Hence, it is not possible to reach a rigorous conclusion. Therefore, in order to draw more conclusions from this study, it would be convenient to follow up on the cases in order to see if the treatments carried out with the differentiated methods have better durability than the treatments carried out with conventional diagnostic methods.

Thus, several conflicting results regarding the type of diagnosis and treatment applied to white spot lesions exist. Although all forms of treatment improve the lesion, some are more invasive than others.

Therefore, both through a conventional diagnosis and through a differentiated diagnosis, the form of treatment does not present great differences and may be the same. This means that there is no scientific evidence of less invasive treatment techniques than the current ones in the face of a differentiated diagnosis. Thereby, the chosen diagnosis type will not change the clinical approach to a white spot lesion.

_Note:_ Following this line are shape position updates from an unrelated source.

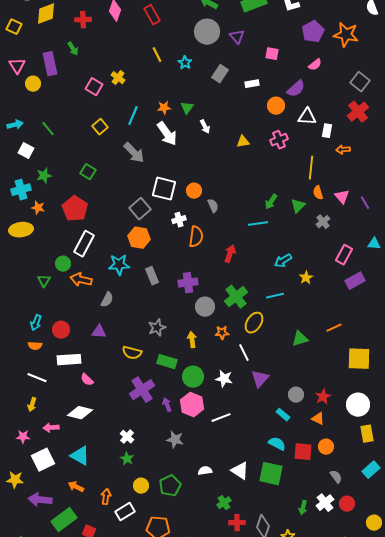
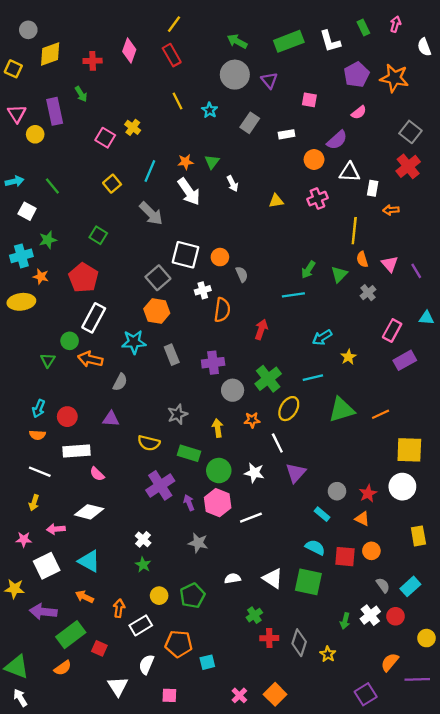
green triangle: (300, 339) -> (342, 410), moved, size x1.4
white circle: (358, 405) -> (402, 487), moved
cyan rectangle: (371, 470) -> (410, 586), moved

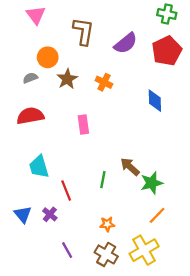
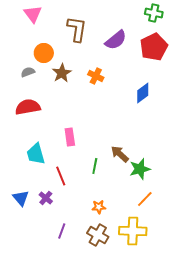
blue diamond: (155, 101) -> (143, 93), turned 55
pink rectangle: (83, 124) -> (70, 137), moved
purple line: (67, 250) -> (62, 231), turned 49
yellow cross: (144, 250) -> (133, 231), turned 32

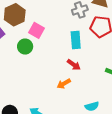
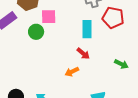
pink square: (37, 30) -> (49, 17), turned -35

It’s important to remind that, as the main motivation of patients with white spot lesions is fundamentally aesthetic, follow-up is very important. In terms of treatment, the patient values the result and especially the stability of the treatment carried out, and the professional must be able to guarantee this to patients.

Conclusion

There are several options for the diagnosis, as well as for the appropriate treatment of white spot lesions, with a positive prognosis and good treatment longevity.

With this systematic review, it is possible to conclude that the diagnostic tool chosen does not have the potential to change the treatment option, whether it is a conventional tool or a different one.

Therefore, there are no differences in the therapeutic approach for the treatment of white spot lesions, regardless of the type of diagnosis used.